> [Problem to solve] Search the data for the string "middle" and copy each line where it turns up.

━━━━━━━━━━━━━━━━

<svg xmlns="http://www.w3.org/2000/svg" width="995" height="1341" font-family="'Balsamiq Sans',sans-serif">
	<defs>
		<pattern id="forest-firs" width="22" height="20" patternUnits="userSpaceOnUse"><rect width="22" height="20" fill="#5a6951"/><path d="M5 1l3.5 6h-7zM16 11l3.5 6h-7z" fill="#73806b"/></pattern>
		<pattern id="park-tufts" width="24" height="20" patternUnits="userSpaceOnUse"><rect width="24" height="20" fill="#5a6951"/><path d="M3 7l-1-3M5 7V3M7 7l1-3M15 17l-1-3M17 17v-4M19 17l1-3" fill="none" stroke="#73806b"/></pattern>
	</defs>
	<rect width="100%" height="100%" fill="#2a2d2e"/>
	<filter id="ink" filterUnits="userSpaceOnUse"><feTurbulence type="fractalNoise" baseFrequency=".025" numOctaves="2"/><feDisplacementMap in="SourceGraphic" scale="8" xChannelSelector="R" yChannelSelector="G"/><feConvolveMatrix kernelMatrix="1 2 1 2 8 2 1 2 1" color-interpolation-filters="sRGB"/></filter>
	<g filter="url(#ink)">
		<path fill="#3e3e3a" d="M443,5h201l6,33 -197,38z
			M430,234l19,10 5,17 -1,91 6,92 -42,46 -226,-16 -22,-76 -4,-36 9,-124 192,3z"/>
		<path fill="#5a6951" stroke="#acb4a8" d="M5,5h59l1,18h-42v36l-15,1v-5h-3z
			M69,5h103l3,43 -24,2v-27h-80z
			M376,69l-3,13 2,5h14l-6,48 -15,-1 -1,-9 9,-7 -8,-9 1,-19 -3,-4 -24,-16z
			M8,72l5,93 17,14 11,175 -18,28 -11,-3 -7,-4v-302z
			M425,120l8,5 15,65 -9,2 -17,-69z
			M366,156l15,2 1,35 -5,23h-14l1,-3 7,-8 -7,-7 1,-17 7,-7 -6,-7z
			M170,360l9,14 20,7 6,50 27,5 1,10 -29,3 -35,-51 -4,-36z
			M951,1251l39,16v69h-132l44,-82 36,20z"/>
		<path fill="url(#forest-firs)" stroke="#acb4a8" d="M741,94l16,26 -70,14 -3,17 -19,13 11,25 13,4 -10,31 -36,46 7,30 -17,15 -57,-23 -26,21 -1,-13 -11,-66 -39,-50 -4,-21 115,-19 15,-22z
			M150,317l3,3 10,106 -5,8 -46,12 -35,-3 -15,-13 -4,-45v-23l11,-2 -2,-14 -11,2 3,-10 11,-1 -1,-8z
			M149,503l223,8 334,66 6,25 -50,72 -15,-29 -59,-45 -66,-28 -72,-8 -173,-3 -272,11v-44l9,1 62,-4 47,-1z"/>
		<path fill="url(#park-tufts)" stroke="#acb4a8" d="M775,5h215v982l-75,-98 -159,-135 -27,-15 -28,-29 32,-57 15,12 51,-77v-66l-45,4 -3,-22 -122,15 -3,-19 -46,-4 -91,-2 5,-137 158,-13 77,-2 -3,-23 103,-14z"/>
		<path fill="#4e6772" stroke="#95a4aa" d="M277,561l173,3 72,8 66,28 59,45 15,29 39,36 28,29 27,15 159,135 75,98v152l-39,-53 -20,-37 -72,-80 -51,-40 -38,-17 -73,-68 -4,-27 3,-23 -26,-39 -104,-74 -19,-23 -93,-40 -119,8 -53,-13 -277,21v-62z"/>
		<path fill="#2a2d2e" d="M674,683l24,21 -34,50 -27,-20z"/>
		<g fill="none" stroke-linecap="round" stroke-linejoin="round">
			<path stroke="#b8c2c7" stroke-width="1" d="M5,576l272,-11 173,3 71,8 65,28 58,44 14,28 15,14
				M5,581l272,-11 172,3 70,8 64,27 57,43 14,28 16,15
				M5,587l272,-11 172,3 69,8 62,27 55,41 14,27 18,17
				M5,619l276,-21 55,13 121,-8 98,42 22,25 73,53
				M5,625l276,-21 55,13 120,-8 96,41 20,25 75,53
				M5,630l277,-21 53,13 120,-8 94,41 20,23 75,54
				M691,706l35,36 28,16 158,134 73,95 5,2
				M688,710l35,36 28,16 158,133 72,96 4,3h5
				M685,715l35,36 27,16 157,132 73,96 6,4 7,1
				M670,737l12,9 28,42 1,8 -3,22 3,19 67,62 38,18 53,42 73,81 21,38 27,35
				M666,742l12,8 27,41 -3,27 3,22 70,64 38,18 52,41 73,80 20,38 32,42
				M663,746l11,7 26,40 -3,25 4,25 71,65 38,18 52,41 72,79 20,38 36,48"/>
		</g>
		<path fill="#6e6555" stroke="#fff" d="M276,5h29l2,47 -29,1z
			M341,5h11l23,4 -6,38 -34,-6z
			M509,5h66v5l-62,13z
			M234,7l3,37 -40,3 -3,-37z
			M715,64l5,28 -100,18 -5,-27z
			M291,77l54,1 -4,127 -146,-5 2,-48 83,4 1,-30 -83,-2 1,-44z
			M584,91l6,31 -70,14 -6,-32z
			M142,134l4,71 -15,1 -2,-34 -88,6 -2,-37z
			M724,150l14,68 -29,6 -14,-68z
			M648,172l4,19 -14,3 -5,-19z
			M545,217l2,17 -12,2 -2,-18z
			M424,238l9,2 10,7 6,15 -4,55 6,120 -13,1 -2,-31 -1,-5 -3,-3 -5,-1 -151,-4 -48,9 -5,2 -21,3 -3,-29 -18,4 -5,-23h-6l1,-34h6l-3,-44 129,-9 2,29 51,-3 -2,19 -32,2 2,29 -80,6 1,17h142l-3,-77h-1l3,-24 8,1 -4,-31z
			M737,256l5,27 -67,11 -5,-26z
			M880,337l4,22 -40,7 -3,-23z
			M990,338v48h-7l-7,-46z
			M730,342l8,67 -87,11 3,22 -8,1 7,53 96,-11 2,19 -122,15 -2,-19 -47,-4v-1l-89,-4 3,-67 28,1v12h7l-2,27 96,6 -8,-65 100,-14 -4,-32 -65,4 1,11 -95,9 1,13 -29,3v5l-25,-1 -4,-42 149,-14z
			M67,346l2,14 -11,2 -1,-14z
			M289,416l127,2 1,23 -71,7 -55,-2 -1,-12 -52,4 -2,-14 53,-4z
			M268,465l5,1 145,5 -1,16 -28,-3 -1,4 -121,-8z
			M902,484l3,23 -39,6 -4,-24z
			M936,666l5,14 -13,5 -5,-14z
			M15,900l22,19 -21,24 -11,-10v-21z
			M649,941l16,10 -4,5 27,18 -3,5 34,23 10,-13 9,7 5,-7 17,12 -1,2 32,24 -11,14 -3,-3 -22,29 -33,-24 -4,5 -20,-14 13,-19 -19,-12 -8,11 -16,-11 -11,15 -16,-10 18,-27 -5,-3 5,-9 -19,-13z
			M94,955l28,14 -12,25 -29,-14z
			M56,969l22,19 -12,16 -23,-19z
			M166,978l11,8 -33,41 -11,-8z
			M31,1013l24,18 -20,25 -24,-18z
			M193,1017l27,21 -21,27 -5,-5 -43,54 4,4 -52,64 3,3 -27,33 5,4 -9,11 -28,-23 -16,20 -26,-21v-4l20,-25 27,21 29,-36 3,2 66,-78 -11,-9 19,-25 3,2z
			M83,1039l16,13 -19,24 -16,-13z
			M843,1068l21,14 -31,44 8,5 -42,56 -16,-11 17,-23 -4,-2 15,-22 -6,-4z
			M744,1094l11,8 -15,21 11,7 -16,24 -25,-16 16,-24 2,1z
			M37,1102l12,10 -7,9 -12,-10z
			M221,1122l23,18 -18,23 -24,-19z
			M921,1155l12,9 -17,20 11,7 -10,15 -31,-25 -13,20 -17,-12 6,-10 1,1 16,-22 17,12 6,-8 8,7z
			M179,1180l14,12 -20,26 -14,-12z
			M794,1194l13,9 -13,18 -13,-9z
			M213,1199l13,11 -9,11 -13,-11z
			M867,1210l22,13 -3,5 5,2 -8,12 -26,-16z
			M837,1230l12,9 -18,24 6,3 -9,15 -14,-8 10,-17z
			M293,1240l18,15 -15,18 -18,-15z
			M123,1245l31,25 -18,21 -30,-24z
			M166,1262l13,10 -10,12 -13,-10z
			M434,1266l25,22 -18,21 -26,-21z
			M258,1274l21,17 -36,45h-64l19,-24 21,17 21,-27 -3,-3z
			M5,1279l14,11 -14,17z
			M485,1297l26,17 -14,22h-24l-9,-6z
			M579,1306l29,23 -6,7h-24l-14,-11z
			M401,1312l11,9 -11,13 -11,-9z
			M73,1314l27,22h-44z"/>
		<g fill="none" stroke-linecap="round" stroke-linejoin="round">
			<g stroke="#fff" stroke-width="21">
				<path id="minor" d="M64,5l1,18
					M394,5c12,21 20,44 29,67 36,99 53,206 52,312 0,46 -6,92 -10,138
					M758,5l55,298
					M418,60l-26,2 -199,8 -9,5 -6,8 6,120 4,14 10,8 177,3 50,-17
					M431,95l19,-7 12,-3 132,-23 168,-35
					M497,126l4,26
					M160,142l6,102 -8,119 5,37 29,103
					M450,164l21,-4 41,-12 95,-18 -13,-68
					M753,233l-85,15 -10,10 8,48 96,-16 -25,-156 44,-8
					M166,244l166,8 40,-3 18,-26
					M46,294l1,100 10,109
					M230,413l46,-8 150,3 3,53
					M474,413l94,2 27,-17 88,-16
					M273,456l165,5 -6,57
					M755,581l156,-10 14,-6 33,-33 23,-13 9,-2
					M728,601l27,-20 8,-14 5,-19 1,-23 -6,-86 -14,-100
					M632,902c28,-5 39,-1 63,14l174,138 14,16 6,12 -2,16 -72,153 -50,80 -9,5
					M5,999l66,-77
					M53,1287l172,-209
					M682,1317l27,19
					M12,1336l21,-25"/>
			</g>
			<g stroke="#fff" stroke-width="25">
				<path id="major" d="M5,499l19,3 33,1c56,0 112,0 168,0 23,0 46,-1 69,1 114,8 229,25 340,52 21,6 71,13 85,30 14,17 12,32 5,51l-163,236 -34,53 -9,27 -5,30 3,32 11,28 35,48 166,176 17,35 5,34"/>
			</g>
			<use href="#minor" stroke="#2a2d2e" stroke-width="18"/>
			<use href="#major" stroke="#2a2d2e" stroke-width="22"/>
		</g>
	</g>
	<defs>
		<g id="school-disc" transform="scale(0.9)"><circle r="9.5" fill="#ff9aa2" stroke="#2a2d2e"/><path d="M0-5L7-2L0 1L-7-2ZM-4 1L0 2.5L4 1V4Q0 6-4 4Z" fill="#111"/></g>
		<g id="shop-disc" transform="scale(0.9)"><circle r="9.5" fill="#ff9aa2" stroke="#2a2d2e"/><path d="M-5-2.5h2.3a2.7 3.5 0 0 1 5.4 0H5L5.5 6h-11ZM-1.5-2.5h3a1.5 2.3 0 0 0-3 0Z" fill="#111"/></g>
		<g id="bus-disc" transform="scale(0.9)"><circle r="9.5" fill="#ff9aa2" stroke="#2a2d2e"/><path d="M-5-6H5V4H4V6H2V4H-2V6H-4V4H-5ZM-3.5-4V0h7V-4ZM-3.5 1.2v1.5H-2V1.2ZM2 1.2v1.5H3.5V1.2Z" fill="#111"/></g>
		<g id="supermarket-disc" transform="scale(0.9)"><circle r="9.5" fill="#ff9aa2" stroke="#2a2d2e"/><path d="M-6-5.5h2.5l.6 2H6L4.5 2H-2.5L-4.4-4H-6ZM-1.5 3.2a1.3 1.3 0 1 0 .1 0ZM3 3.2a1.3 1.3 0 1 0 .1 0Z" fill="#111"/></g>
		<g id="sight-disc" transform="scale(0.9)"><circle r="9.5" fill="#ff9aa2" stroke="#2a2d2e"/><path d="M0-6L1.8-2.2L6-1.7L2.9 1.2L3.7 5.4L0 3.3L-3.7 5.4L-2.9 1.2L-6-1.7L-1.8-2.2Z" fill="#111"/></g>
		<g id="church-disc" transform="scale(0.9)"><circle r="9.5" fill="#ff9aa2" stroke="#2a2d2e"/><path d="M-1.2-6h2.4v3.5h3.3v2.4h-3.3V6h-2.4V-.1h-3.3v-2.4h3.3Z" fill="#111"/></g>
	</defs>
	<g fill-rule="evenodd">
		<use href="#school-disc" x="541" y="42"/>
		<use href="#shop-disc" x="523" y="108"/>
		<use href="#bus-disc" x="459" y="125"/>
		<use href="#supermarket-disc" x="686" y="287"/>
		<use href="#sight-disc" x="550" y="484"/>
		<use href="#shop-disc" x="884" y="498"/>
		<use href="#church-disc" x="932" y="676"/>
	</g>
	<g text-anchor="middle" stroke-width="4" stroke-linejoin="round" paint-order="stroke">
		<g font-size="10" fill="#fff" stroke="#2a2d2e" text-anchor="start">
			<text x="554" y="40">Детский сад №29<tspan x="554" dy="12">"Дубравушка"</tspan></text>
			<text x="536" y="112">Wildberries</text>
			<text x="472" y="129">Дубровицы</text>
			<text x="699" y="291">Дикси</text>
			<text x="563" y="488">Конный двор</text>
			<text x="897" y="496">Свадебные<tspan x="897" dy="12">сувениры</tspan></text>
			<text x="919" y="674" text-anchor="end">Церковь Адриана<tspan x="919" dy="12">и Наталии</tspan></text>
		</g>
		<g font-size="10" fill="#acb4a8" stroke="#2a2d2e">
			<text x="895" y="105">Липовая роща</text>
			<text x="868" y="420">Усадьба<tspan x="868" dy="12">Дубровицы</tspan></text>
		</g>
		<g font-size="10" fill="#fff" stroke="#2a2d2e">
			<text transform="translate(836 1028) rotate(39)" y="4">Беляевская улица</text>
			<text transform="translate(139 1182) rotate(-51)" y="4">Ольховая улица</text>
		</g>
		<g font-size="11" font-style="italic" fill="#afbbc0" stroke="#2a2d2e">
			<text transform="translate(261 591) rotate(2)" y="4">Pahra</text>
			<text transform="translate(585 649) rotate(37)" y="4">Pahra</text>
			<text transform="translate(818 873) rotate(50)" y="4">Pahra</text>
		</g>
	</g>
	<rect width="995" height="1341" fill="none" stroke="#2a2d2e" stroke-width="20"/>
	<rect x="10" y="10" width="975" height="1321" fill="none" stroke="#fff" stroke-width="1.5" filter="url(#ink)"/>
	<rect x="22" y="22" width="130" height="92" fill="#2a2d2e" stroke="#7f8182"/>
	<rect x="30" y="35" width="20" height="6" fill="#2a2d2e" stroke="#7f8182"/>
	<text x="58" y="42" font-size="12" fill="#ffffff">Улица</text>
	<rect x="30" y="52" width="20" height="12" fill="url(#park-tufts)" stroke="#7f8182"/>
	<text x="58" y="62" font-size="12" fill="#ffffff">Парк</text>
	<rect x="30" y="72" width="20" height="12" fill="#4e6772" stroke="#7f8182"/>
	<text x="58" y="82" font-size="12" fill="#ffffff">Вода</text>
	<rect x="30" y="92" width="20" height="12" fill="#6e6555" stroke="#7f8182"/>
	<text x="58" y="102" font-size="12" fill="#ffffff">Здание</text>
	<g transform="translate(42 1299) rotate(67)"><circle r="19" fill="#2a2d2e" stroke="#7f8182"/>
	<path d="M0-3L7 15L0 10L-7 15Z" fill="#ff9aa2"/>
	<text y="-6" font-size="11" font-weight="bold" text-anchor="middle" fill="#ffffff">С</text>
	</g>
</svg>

━━━━━━━━━━━━━━━━

> [Written response]
	<g text-anchor="middle" stroke-width="4" stroke-linejoin="round" paint-order="stroke">
	<text y="-6" font-size="11" font-weight="bold" text-anchor="middle" fill="#ffffff">С</text>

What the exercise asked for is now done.